* [Excerpt]:
________

Catch Team | Updated on: 23 August 2017, 19:35 IST
(HBO/Silicon Valley)

In one of the stranger moments from the recently concluded season of HBO's Silicon Valley, middle-aged tech mogul Gavin Belson is shown receiving blood infusions from a young, healthy man in an attempt to prevent ageing. The 'blood boy' method, as the show called it, seemed like an OTT metaphor for how the rich prey on the less fortunate. However, this practice is now an actual thing, courtesy of American startup Ambrosia.

Named after the food of the immortal Greek gods, Ambrosia has launched a clinical trial where ageing patients are infused with two litres of blood plasma (blood minus blood cells) from younger donors. The trial claims its intent is to study the effect of these infusions on a hundred different biomarkers in blood. Ambrosia expects that these markers will show positive changes, showing the anti-ageing and health benefits of such infusions.

Parabiosis

As a recent quote from Game of Thrones so eloquently reminded us: Death is the enemy. While this is certainly true in George RR Martin's fantasy series, it is no less true in modern medicine. Overcoming death is the holy grail of medicine, and Ambrosia's attempts are yet another attempt to achieve this. The idea is that younger blood will have anti-ageing properties, helping patients live longer.

The idea isn't something new. In fact, it's rooted in a 150-year-old scientific concept called parabiosis. In parabiosis, the blood circulatory systems of two different organisms are attached, resulting in one shared vascular system like that in conjoined twins.

Whatever is in young blood is causing changes that appear to make the aging process reverse.

In parabiosis experiments involving mice, scientists found that joining two mice of different ages like this resulted in marked improvements in the health of the older mice. A 2014 Harvard study showed that injecting older mice with plasma from younger mice resulted in improved brain function and memory, while plasma from older mice seemed to impair younger recipients.

Ambrosia intends to replicate these results in humans. “Whatever is in young blood is causing changes that appear to make the aging process reverse,” claimed Karmazin in an interview to New Scientist. Going further, he even claimed that the procedure had positive effects on everything from heart disease and Alzheimer's to improved sleep.

________

* [Entries provided]:
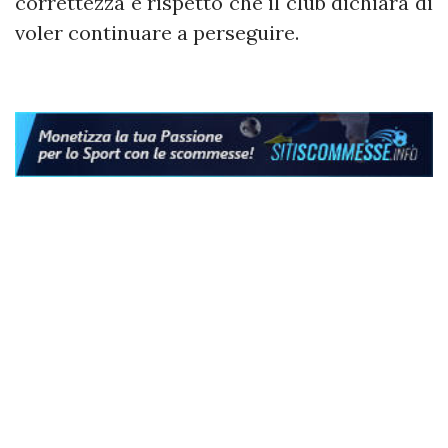
correttezza e rispetto che il club dichiara di
voler continuare a perseguire.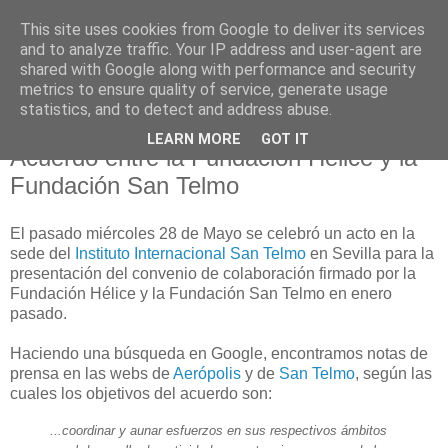
This site uses cookies from Google to deliver its services
and to analyze traffic. Your IP address and user-agent are
shared with Google along with performance and security
metrics to ensure quality of service, generate usage
statistics, and to detect and address abuse.
LEARN MORE
GOT IT
30 mayo 2008
Acuerdo entre la Fundación Hélice y la
Fundación San Telmo
El pasado miércoles 28 de Mayo se celebró un acto en la
sede del
Instituto Internacional San Telmo
en Sevilla para la
presentación del convenio de colaboración firmado por la
Fundación Hélice y la Fundación San Telmo en enero
pasado.
Haciendo una búsqueda en Google, encontramos notas de
prensa en las webs de
Aerópolis
y de
San Telmo
, según las
cuales los objetivos del acuerdo son:
...coordinar y aunar esfuerzos en sus respectivos ámbitos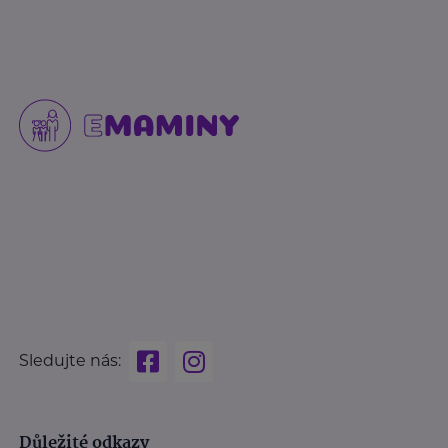
Sledujte nás:
Důležité odkazy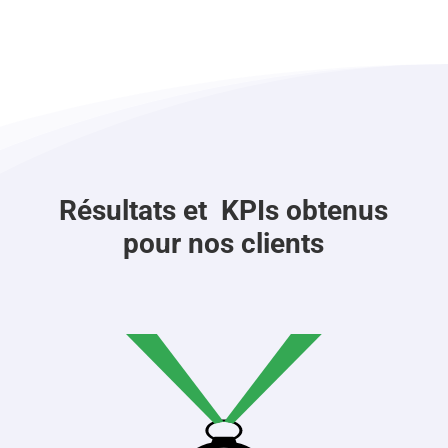
Résultats et KPIs obtenus
pour nos clients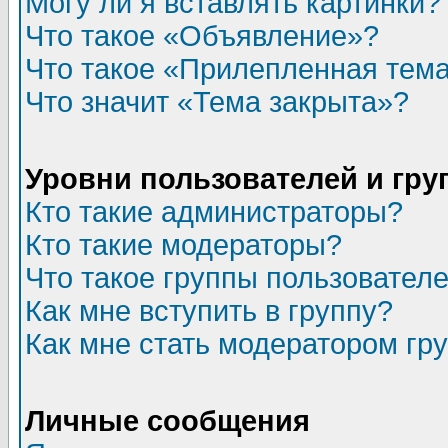
Могу ли я вставлять картинки?
Что такое «Объявление»?
Что такое «Прилепленная тем
Что значит «Тема закрыта»?
Уровни пользователей и гр
Кто такие администраторы?
Кто такие модераторы?
Что такое группы пользовател
Как мне вступить в группу?
Как мне стать модератором гр
Личные сообщения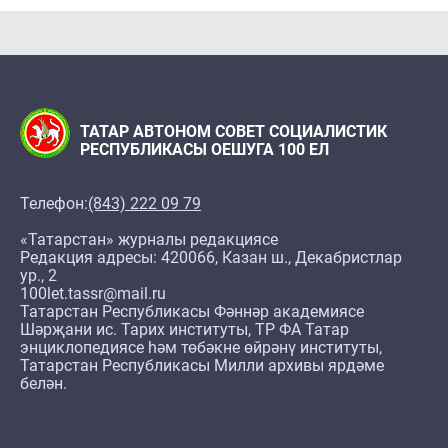
ТАТАР АВТОНОМ СОВЕТ СОЦИАЛИСТИК
РЕСПУБЛИКАСЫ ОЕШУГА 100 ЕЛ
Телефон:
(843) 222 09 79
«Татарстан» журналы редакциясе
Редакция адресы: 420066, Казан ш., Декабристлар
ур., 2
100let.tassr@mail.ru
Татарстан Республикасы Фәннәр академиясе
Шәрҗани ис. Тарих институты, ТР ФА Татар
энциклопедиясе һәм төбәкне өйрәнү институты,
Татарстан Республикасы Милли архивы ярдәме
белән.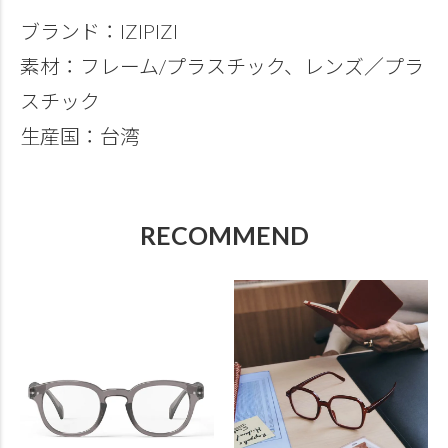
ブランド：IZIPIZI
素材：フレーム/プラスチック、レンズ／プラ
スチック
生産国：台湾
RECOMMEND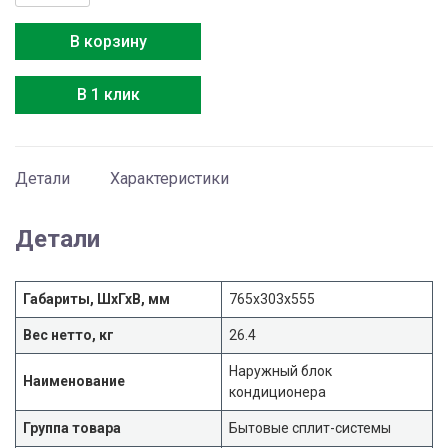
товара
Media
В корзину
MOX230-
09HFN8-
В 1 клик
Q
Детали
Характеристики
Детали
Габариты, ШхГхВ, мм
765x303x555
Вес нетто, кг
26.4
Наружный блок
Наименование
кондиционера
Группа товара
Бытовые сплит-системы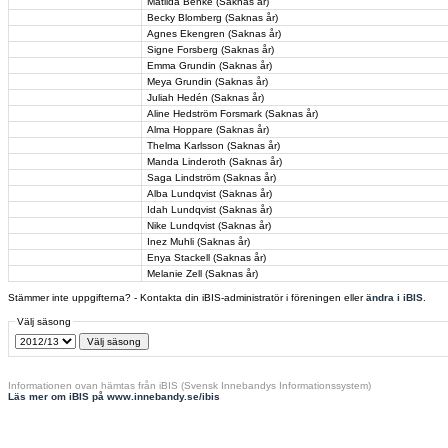
Matilda Benke (Saknas år)
Becky Blomberg (Saknas år)
Agnes Ekengren (Saknas år)
Signe Forsberg (Saknas år)
Emma Grundin (Saknas år)
Meya Grundin (Saknas år)
Juliah Hedén (Saknas år)
Aline Hedström Forsmark (Saknas år)
Alma Hoppare (Saknas år)
Thelma Karlsson (Saknas år)
Manda Linderoth (Saknas år)
Saga Lindström (Saknas år)
Alba Lundqvist (Saknas år)
Idah Lundqvist (Saknas år)
Nike Lundqvist (Saknas år)
Inez Muhli (Saknas år)
Enya Stackell (Saknas år)
Melanie Zell (Saknas år)
Stämmer inte uppgifterna? - Kontakta din iBIS-administratör i föreningen eller
ändra i iBIS
.
Välj säsong
Informationen ovan hämtas från iBIS (Svensk Innebandys Informationssystem)
Läs mer om iBIS på www.innebandy.se/ibis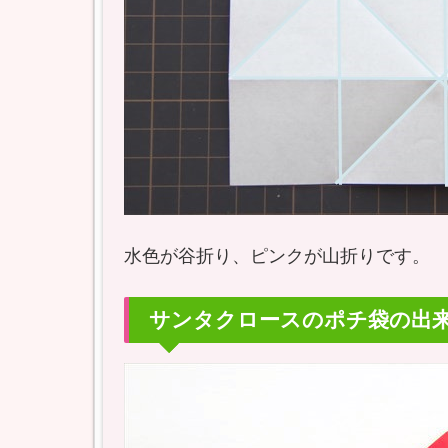
水色が谷折り、ピンクが山折りです。
サンタクロースのポチ袋の出来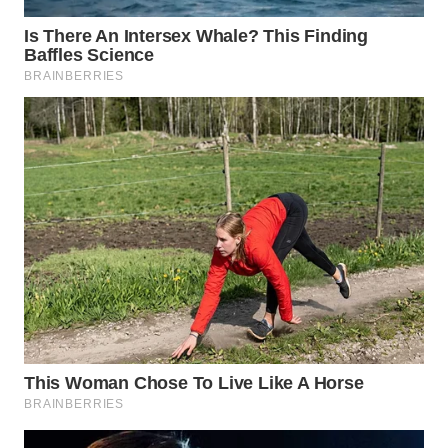
WN
KALTENG
WN
KALTARA
WN
KALSEL
WN
KALTIM
WN
SULSEL
WN
GORONTALO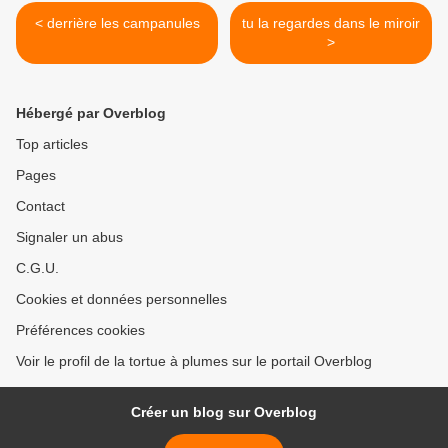
< derrière les campanules
tu la regardes dans le miroir
>
Hébergé par Overblog
Top articles
Pages
Contact
Signaler un abus
C.G.U.
Cookies et données personnelles
Préférences cookies
Voir le profil de la tortue à plumes sur le portail Overblog
Créer un blog sur Overblog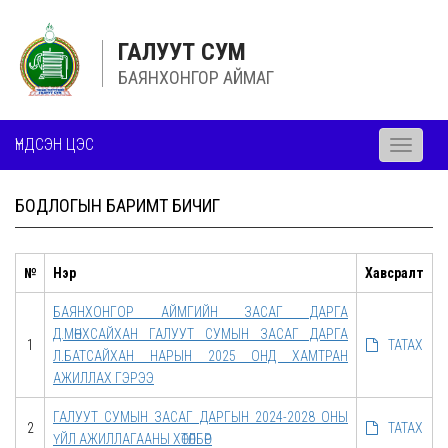
ГАЛУУТ СУМ
БАЯНХОНГОР АЙМАГ
ҮНДСЭН ЦЭС
Toggle
navigati
БОДЛОГЫН БАРИМТ БИЧИГ
№
Нэр
Хавсралт
БАЯНХОНГОР АЙМГИЙН ЗАСАГ ДАРГА
Д.МӨНХСАЙХАН ГАЛУУТ СУМЫН ЗАСАГ ДАРГА
1
ТАТАХ
Л.БАТСАЙХАН НАРЫН 2025 ОНД ХАМТРАН
АЖИЛЛАХ ГЭРЭЭ
ГАЛУУТ СУМЫН ЗАСАГ ДАРГЫН 2024-2028 ОНЫ
2
ТАТАХ
ҮЙЛ АЖИЛЛАГААНЫ ХӨТӨЛБӨР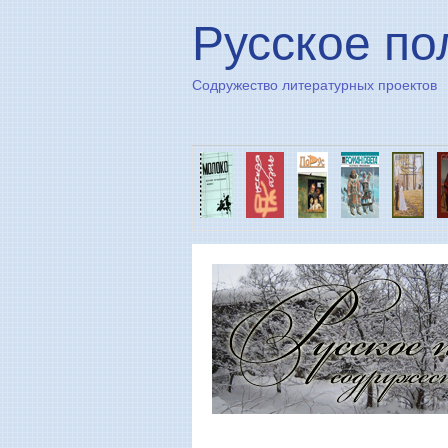
Русское по
Содружество литературных проектов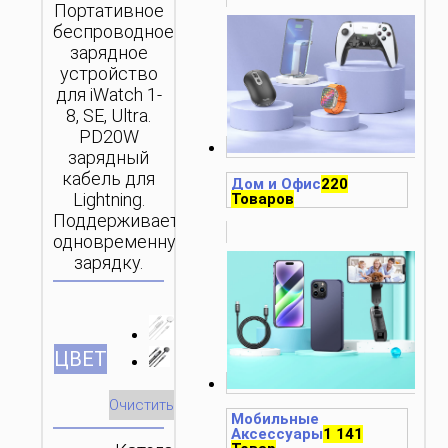
Портативное
беспроводное
зарядное
устройство
для iWatch 1-
8, SE, Ultra.
PD20W
зарядный
кабель для
Дом и Офис
220
Lightning.
Товаров
Поддерживает
одновременную
зарядку.
ЦВЕТ
Очистить
Мобильные
Аксессуары
1 141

________

* [Work request]: Transcribe the entire excerpt on young-blood plasma infusions from above the listing, word for word and with its punctuation unchanged.

* [Output of the task]:
Catch Team | Updated on: 23 August 2017, 19:35 IST
(HBO/Silicon Valley)

In one of the stranger moments from the recently concluded season of HBO's Silicon Valley, middle-aged tech mogul Gavin Belson is shown receiving blood infusions from a young, healthy man in an attempt to prevent ageing. The 'blood boy' method, as the show called it, seemed like an OTT metaphor for how the rich prey on the less fortunate. However, this practice is now an actual thing, courtesy of American startup Ambrosia.

Named after the food of the immortal Greek gods, Ambrosia has launched a clinical trial where ageing patients are infused with two litres of blood plasma (blood minus blood cells) from younger donors. The trial claims its intent is to study the effect of these infusions on a hundred different biomarkers in blood. Ambrosia expects that these markers will show positive changes, showing the anti-ageing and health benefits of such infusions.

Parabiosis

As a recent quote from Game of Thrones so eloquently reminded us: Death is the enemy. While this is certainly true in George RR Martin's fantasy series, it is no less true in modern medicine. Overcoming death is the holy grail of medicine, and Ambrosia's attempts are yet another attempt to achieve this. The idea is that younger blood will have anti-ageing properties, helping patients live longer.

The idea isn't something new. In fact, it's rooted in a 150-year-old scientific concept called parabiosis. In parabiosis, the blood circulatory systems of two different organisms are attached, resulting in one shared vascular system like that in conjoined twins.

Whatever is in young blood is causing changes that appear to make the aging process reverse.

In parabiosis experiments involving mice, scientists found that joining two mice of different ages like this resulted in marked improvements in the health of the older mice. A 2014 Harvard study showed that injecting older mice with plasma from younger mice resulted in improved brain function and memory, while plasma from older mice seemed to impair younger recipients.

Ambrosia intends to replicate these results in humans. “Whatever is in young blood is causing changes that appear to make the aging process reverse,” claimed Karmazin in an interview to New Scientist. Going further, he even claimed that the procedure had positive effects on everything from heart disease and Alzheimer's to improved sleep.